◆ Saved data entries
Start of Block
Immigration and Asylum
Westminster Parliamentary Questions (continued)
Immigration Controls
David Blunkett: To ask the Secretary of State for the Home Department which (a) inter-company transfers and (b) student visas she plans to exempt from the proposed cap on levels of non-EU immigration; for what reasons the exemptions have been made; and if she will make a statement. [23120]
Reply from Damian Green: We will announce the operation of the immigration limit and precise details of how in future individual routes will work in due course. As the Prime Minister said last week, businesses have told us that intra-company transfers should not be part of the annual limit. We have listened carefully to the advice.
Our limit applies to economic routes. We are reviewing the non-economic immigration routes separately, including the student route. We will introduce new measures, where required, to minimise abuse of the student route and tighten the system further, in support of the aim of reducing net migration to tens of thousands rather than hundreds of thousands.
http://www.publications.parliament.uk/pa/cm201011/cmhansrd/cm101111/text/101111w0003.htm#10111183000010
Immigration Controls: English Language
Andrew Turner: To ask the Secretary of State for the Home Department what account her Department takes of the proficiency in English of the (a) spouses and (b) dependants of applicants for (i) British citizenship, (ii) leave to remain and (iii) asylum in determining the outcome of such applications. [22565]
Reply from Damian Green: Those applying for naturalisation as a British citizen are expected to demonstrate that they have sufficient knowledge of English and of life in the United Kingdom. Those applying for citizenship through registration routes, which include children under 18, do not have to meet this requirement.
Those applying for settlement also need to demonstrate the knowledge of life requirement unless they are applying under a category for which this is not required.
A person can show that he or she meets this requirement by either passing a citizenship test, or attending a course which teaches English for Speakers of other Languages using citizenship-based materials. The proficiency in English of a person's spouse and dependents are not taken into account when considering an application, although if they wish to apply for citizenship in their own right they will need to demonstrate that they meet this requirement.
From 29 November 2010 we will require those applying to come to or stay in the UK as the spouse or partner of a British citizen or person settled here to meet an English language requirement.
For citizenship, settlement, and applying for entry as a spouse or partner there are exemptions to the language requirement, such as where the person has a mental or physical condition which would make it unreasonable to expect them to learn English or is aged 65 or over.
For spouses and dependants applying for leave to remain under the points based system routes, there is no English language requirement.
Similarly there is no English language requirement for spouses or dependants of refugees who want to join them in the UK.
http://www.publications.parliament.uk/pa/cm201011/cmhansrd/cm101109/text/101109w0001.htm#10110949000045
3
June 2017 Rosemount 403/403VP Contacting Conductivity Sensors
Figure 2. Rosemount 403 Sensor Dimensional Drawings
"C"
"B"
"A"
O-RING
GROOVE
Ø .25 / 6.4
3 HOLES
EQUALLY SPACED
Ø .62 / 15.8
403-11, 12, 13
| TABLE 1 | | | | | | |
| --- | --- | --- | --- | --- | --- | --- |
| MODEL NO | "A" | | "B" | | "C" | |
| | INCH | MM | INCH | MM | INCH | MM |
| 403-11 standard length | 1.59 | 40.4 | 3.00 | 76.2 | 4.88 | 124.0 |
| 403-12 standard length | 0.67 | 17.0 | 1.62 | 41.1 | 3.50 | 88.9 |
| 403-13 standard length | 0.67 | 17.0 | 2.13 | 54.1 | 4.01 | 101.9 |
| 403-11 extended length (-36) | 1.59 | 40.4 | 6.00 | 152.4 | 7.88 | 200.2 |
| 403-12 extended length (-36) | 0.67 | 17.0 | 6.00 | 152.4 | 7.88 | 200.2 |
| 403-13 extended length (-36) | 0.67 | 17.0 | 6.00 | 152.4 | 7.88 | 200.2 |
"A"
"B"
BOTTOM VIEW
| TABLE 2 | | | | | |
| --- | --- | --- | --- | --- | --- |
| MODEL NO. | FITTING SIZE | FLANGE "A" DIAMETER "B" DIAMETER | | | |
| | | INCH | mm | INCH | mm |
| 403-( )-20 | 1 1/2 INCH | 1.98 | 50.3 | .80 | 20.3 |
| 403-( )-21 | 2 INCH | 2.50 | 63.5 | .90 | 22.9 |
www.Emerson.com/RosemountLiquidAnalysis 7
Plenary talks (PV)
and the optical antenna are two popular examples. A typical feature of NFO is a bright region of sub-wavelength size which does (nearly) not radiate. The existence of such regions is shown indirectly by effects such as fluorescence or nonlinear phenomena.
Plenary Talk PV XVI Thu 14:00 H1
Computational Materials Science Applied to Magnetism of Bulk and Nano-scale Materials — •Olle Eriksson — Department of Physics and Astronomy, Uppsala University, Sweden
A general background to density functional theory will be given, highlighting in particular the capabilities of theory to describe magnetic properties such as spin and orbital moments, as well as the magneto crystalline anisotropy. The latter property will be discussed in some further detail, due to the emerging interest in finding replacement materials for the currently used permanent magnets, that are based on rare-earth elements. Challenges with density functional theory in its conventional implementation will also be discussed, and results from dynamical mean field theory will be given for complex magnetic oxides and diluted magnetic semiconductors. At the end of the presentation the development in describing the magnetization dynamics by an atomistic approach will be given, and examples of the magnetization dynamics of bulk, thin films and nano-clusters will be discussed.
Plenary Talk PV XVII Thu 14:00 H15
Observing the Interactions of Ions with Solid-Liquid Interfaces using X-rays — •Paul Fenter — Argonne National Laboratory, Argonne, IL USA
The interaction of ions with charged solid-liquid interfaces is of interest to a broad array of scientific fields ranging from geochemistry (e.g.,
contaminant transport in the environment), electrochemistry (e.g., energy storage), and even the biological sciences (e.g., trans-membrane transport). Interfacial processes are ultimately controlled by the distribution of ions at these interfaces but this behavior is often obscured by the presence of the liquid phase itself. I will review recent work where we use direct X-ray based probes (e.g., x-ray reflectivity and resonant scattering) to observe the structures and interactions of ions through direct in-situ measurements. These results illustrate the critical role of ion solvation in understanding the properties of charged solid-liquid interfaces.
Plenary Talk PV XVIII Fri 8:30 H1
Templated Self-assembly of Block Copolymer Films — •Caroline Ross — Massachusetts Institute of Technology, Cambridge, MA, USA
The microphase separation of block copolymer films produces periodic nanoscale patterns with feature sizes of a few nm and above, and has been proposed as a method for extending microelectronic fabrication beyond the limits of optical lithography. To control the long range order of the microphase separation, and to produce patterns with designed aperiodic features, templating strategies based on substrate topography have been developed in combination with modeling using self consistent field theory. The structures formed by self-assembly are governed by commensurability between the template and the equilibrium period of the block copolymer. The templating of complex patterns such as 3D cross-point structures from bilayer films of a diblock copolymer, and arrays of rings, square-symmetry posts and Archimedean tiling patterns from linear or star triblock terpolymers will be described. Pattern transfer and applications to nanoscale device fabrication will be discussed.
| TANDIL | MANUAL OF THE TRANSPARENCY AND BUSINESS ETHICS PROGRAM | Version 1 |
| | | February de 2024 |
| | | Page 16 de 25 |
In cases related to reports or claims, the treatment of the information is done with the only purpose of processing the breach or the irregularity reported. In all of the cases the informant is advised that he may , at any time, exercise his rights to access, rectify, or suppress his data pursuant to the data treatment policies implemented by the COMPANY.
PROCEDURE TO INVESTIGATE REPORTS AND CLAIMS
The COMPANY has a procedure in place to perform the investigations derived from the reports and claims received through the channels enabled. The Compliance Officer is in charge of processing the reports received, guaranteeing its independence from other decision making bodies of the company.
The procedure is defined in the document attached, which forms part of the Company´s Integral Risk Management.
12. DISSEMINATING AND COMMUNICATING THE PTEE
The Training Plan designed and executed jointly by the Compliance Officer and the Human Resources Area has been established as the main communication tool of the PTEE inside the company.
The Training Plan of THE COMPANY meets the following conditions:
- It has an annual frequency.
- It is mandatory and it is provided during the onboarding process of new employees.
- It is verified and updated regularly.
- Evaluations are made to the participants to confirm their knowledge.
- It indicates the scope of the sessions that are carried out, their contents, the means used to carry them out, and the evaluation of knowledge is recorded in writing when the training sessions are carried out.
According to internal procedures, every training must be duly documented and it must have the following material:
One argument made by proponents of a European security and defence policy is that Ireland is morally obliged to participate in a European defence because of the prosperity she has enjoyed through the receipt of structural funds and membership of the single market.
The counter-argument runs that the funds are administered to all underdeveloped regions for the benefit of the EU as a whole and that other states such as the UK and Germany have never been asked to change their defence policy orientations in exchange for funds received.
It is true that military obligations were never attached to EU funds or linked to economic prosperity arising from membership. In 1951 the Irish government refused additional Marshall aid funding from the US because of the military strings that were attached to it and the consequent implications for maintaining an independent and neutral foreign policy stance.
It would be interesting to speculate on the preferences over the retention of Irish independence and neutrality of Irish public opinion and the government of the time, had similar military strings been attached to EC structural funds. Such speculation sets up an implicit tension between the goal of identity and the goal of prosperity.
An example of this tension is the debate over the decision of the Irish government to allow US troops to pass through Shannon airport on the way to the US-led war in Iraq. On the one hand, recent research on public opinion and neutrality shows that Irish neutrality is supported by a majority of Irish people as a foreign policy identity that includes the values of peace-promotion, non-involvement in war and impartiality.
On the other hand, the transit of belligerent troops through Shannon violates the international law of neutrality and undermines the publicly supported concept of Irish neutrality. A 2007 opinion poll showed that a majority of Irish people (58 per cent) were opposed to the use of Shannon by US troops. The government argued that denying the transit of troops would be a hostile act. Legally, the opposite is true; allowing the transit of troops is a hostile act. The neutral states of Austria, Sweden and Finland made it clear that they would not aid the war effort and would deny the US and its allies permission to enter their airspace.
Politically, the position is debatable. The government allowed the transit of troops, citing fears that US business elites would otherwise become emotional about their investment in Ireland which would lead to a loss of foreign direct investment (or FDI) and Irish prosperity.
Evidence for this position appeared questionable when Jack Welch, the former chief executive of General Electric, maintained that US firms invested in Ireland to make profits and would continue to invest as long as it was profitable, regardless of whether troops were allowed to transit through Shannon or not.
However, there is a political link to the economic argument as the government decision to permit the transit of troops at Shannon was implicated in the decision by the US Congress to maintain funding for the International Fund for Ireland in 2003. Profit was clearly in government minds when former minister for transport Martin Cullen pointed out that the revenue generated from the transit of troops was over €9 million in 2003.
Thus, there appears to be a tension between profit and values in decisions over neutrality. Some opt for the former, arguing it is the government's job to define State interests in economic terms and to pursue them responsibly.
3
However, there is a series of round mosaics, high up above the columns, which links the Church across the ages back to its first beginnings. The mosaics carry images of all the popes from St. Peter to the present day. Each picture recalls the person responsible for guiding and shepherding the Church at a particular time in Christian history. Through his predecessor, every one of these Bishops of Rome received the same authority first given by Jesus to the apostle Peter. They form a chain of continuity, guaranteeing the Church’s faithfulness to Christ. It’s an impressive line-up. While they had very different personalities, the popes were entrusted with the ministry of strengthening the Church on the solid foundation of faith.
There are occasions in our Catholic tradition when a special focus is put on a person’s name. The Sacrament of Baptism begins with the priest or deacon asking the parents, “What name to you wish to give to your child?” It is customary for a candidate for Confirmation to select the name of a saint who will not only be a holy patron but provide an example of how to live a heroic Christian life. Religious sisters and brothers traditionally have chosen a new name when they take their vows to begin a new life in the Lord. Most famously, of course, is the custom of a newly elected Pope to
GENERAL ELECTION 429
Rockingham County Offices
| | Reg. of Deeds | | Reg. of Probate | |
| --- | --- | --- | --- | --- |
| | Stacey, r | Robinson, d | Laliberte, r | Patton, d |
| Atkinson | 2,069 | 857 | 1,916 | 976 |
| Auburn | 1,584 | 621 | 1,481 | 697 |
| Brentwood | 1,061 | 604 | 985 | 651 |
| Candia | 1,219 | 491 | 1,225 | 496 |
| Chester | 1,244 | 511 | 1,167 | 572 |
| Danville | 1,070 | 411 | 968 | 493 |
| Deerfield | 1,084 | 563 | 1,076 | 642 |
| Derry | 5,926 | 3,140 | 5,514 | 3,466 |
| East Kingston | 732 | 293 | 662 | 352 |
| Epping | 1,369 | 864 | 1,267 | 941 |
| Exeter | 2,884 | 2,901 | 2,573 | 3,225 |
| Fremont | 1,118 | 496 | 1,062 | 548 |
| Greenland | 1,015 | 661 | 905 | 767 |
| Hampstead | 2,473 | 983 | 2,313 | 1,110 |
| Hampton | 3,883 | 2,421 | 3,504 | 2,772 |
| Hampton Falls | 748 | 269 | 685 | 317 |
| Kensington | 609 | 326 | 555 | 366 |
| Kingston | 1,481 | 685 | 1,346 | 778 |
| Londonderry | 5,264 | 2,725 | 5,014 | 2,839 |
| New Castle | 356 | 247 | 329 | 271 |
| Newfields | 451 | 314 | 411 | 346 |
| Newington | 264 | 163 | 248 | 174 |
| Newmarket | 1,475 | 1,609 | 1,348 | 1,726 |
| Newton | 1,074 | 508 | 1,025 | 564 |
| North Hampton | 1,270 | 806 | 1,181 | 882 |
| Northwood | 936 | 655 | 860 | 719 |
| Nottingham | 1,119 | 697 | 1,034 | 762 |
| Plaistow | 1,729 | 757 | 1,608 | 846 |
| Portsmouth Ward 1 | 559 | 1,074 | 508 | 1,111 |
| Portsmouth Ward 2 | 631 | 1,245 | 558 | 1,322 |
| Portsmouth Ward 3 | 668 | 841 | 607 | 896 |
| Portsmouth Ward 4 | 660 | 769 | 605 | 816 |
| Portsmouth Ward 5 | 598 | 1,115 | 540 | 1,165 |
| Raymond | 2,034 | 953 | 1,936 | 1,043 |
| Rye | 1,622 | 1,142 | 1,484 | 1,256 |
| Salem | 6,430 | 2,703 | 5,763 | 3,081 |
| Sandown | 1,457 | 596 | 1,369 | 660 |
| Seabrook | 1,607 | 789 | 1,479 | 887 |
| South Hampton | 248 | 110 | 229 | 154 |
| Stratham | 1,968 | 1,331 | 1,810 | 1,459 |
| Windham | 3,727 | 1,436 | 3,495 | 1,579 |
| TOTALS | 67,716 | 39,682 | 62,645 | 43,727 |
End of Block
◆ DESCRIPTION OF THE TASK
Could you transcribe the entries above word for word, from the line with "One argument made" down to the line with "It would be", keeping both?

◆ RESULT OF THIS TASK
One argument made by proponents of a European security and defence policy is that Ireland is morally obliged to participate in a European defence because of the prosperity she has enjoyed through the receipt of structural funds and membership of the single market.
The counter-argument runs that the funds are administered to all underdeveloped regions for the benefit of the EU as a whole and that other states such as the UK and Germany have never been asked to change their defence policy orientations in exchange for funds received.
It is true that military obligations were never attached to EU funds or linked to economic prosperity arising from membership. In 1951 the Irish government refused additional Marshall aid funding from the US because of the military strings that were attached to it and the consequent implications for maintaining an independent and neutral foreign policy stance.
It would be interesting to speculate on the preferences over the retention of Irish independence and neutrality of Irish public opinion and the government of the time, had similar military strings been attached to EC structural funds. Such speculation sets up an implicit tension between the goal of identity and the goal of prosperity.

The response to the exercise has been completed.